MON, SEP 18, 2017 (1:24:47)

Universities that foster reasoned and thoughtful debate are vital to a thriving society. Since the passage of the Bill of Rights, Americans have enjoyed the right to free expression. Many forms of offensive speech are protected by the First Amendment, while obscenity and certain types of violent expression are not.

Pressure to snuff out free speech is increasing. From Middlebury College to UC Berkeley, protests have erupted into violence, turning the “marketplace of ideas” into a danger area for freedom of expression. How can universities strike a balance between free expression and the need for campus peace and safety? What, if any, restrictions should be placed on student expression at a private institution?

+ BIO: Susan Kruth, J.D.

Susan Kruth, J.D., is the Senior Program Officer, legal and public advocacy, for FIRE (Foundation for Individual Rights in Education).

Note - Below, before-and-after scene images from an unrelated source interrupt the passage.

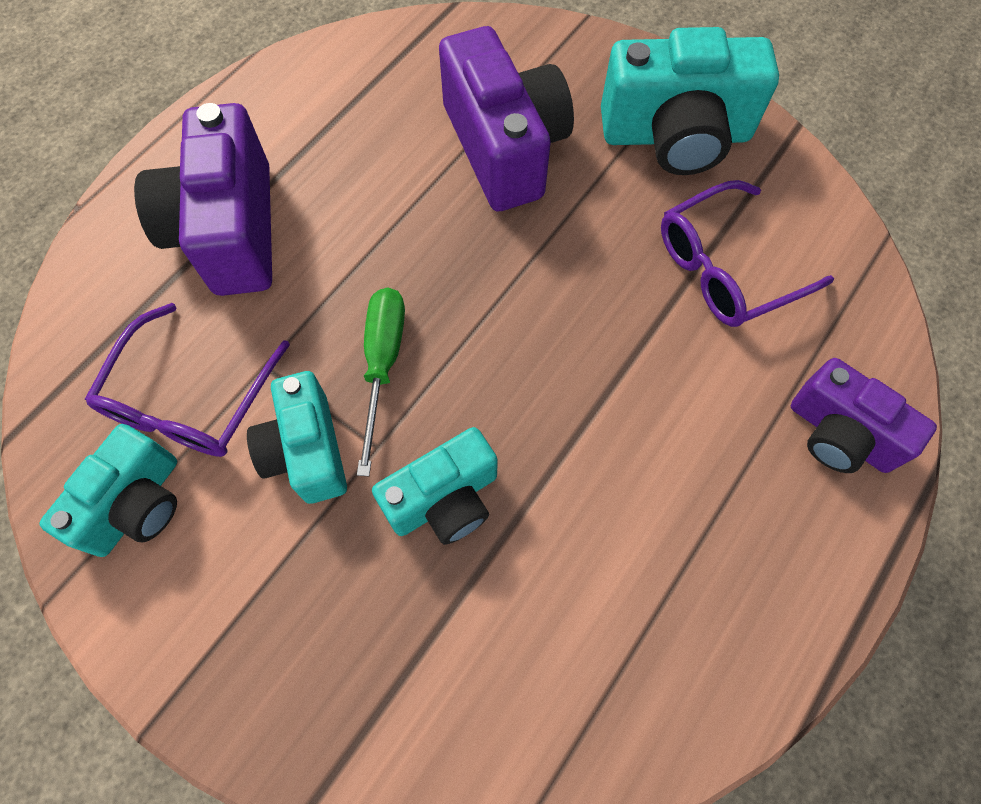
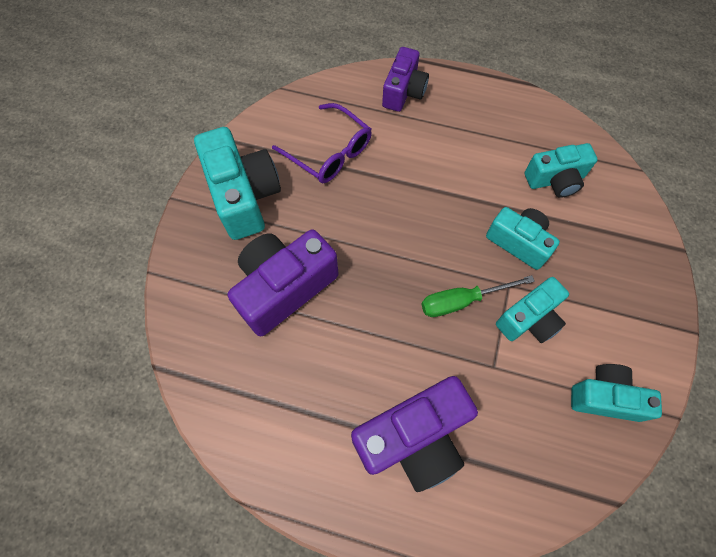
camera: 110 degrees left, 0 degrees up
purple glasses [85,303,290,457] -> none
none -> turquoise camera [525,143,597,198]

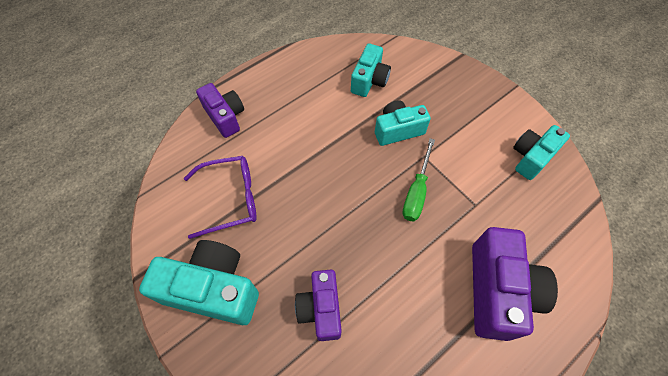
camera: 55 degrees left, 5 degrees down
purple camera [228,229,338,336] -> purple camera [295,270,342,341], size x0.63
turquoise camera [496,277,569,343] -> none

A graduate of the Univeristy of Virginia School of Law, Kruth began by working to protect free speech through a fellowship with the Thomas Jefferson Center for the Protection of Free Expression in Charlottesville, VA. She has also completed civil rights internships with the Transgender Legal Defense & Education Fund and the American Civil Liberties Union LGBT & AIDS Project.

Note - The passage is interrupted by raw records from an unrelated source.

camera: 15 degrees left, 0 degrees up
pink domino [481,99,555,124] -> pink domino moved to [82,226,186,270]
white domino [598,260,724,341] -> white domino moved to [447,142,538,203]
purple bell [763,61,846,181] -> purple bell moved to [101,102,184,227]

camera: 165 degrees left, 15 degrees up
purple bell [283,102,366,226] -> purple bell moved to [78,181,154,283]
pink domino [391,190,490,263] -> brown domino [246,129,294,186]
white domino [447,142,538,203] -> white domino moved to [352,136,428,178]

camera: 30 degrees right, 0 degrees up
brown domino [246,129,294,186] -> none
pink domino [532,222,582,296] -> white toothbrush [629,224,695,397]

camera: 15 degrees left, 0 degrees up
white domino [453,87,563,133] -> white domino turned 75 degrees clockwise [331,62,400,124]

Kruth is the author of numerous articles, listed in FIRE’s and other online publications; for example, “Professors’ Rights to Free Speech at Risk Nationwide,” The Huffington Post, 25 November 2014.

+ BIO: Reginald Oh, J.D.

Reginald Oh, J.D., is a prolific constitutional law scholar whose work focuses on distributive justice — the ways in which justice succeeds or fails when gender and race are involved. He has in the past two years spoken at more than 30 national and international conferences. For example, he presented “Race, Racism and Belonging” at the International Congress for Law and Mental Health in Padua, Italy.

At Cleveland-Marshall, Professor Oh teaches seminars on the Fourteenth Amendment and on Legal Issues in Education. His articles, such as “Interracial Marriage in the Shadows of Jim Crow: Racial Segregation as Racial and Gender Subordination,” focus on history, politics, linguistic analysis and race and gender. “Regulating White Desire: Anti-miscegenation, Racial Segregation and the Protection of White Supremacy,” which examines the gendered nature of racial segregation, is forthcoming in the Wisconsin Law Review.